Although this was rare, some men were convicted of selling their wives. In 1815, a man received three months in prison for selling his wife, and in 1823 in Birmingham, another man named John Homer was convicted of bigamy after selling his wife to his brother and then attempting to remarry.
The Marriage Act of 1857 marked the beginning of a decline in wife selling as women were given more legal rights in divorce.
The status of women involved in judicial divorce was changed from feme covert to feme sol, allowing divorced women more freedom and less dependence on the power of their former spouses.
It also gave property rights to women who left marriage, and also made the Act of Parliament more accessible to the lower classes.
The Married Woman’s Property Act of 1870 gave women even greater freedoms, allowing them to receive separate income from property and investments from their husbands.
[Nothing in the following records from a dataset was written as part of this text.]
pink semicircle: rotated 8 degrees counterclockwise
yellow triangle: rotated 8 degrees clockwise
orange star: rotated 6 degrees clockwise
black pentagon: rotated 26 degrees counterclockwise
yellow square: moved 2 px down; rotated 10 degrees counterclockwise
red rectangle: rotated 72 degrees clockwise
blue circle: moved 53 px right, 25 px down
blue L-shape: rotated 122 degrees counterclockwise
They could also legally receive inheritance from the family, as well as legally represent their property interests.
Women’s rights were further strengthened by changes to the law in 1882 that expanded the definition of property that women could own, essentially establishing full property rights for married women.
Legal proclamations granting property rights to married women and the subsequent decline in the practice of selling wives showed that women’s lack of rights in this area was one of the main reasons for this practice.
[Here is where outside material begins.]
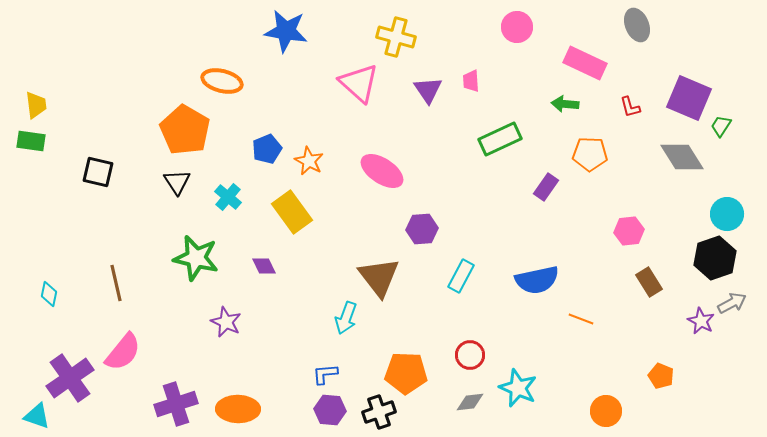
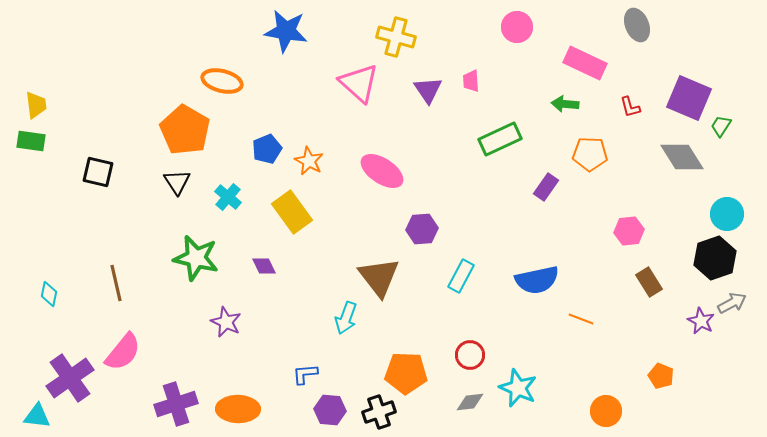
blue L-shape at (325, 374): moved 20 px left
cyan triangle at (37, 416): rotated 12 degrees counterclockwise
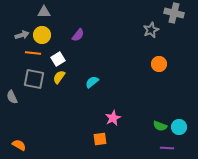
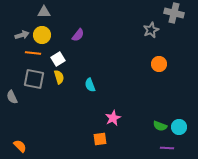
yellow semicircle: rotated 128 degrees clockwise
cyan semicircle: moved 2 px left, 3 px down; rotated 72 degrees counterclockwise
orange semicircle: moved 1 px right, 1 px down; rotated 16 degrees clockwise
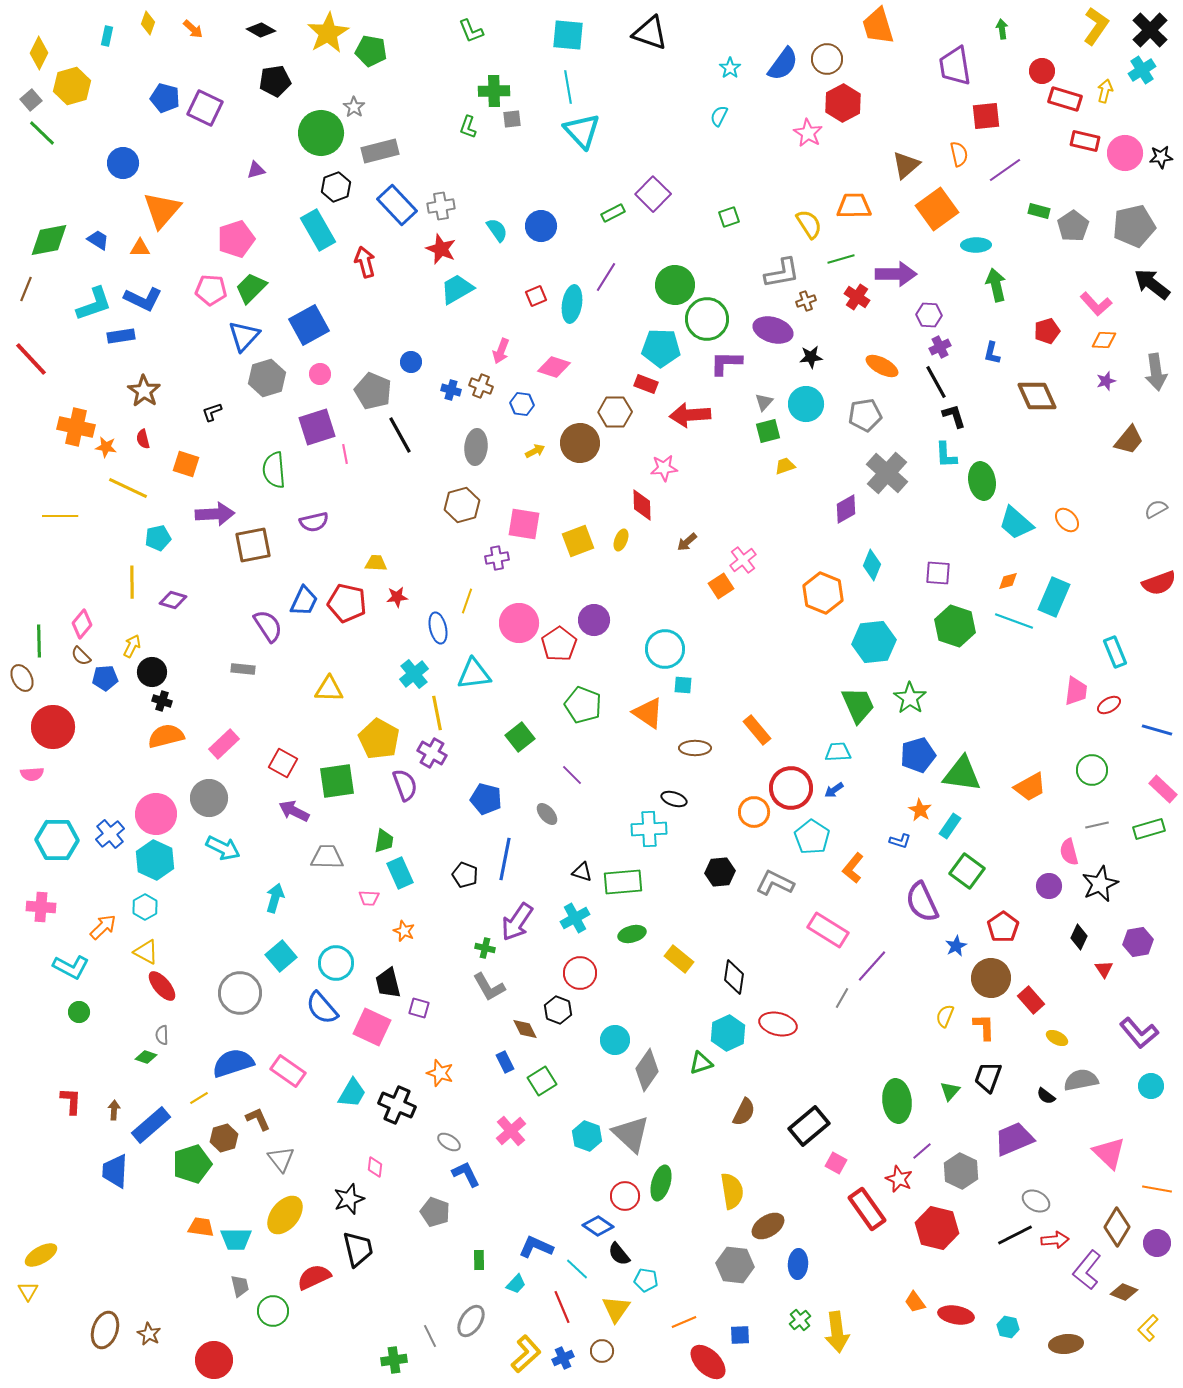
The available data show a sharp decline in the number of wife auctions in England from the 1840s onwards: from 1870 to 1879, 17 cases of wife sales were recorded, and only 9 from 1900 to 1909.
It was no longer in women’s interests to acquire property rights, as these privileges were no longer the exclusive property of the husband, allowing the woman more autonomy and removing the incentive to remarry a man who could better manage the woman’s property.
In addition, the Custody of Infants Act of 1839 gave wives more rights over their children, giving them another negotiating tool to use in divorce proceedings along with the husband’s spousal financial obligations.
This came in conjunction with the strengthening of private separation agreements, which allowed a woman to reclaim certain rights from her husband, which became more directly applied after 1840.
The disappearance of a strange custom
Selling wives, like most forbidden practices, took some time to finally disappear. For example, in 1913, the last case of the sale of a wife was recorded in Leeds, and individual cases took place until 1972. Since the turn of the century, however, wife auctions have become the exception rather than the norm.
Despite the impression to the contrary, the sale of wives actually benefited women.
Protected by the husband’s obligation not to enslave her and calling for financial protection from men, selling a wife was a less costly and more effective way for a woman to leave a dysfunctional relationship and find a better man to take over her rights.
On the other hand, with the granting of legal freedoms to women from 1857, the sale of a wife became irrelevant as women became masters of their rights, and divorce became an ever easier and cheaper hurdle to overcome.